Human donor’s hearts (N=59) were classified based on the EAT percentage coverage on the anterior ventricular surface. Tissue samples from the basal anterior left ventricular region provided transcriptomic (bulk RNA sequencing), metabolomic, and lipidomic data. DESeq2, limma and lipidr library algorithms revealed genes, metabolites and lipids differentially expressed per unit of epicardial adipose tissue increase. Training and testing of five regressors were evaluated by their mean absolute error (MAE) and their R2. These were random forest (RF), linear regressor, support vector machines, XGBoost and AdaBoost. Grid search serves for hyperparameter tuning. Each model underwent a 10-fold cross-validation. The omics elements were features and the EAT percentage was the output.

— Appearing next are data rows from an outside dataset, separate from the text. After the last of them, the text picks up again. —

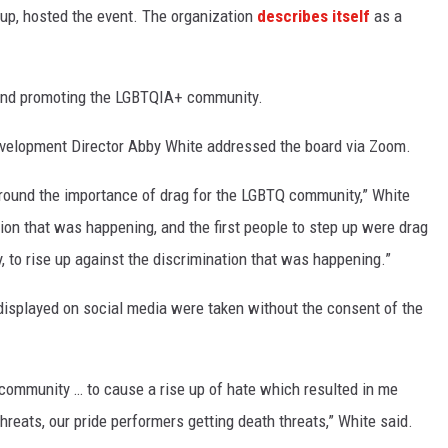
up, hosted the event. The organization
describes itself
as a
 and promoting the LGBTQIA+ community.
velopment Director Abby White addressed the board via Zoom.
n around the importance of drag for the LGBTQ community,” White
ation that was happening, and the first people to step up were drag
 to rise up against the discrimination that was happening.”
displayed on social media were taken without the consent of the
 community … to cause a rise up of hate which resulted in me
threats, our pride performers getting death threats,” White said.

The EAT percentages varied between 70% and 100% with a standard deviation of 12.6 and a mean value of 79.8. The median value was 82. There were 34 significantly expressed genes (Table). Among them were genes related to CAD (CA3, PCSK1 and SPP1), inflammation (CHIA and IL11) and electrical instability (KCNK3). No metabolites or lipids were significantly expressed based on the adjusted p-values. 6 metabolites (Table) and 154 lipids had nominally significant p values (<0.05). Although the metabolite analysis could have identified these six associations by chance, it is important to note that phosphoenolpyruvate (PEP) is linked to heart failure. The switch from fatty acid oxidation to a glycolytic pathway is seen in HF. The PEP from the analysis highlights the link between EAT increase and HF. The most performant models on the multi-omics data were RF and AdaBoost (Figure). Their MAE was lower than the standard deviation of the data set.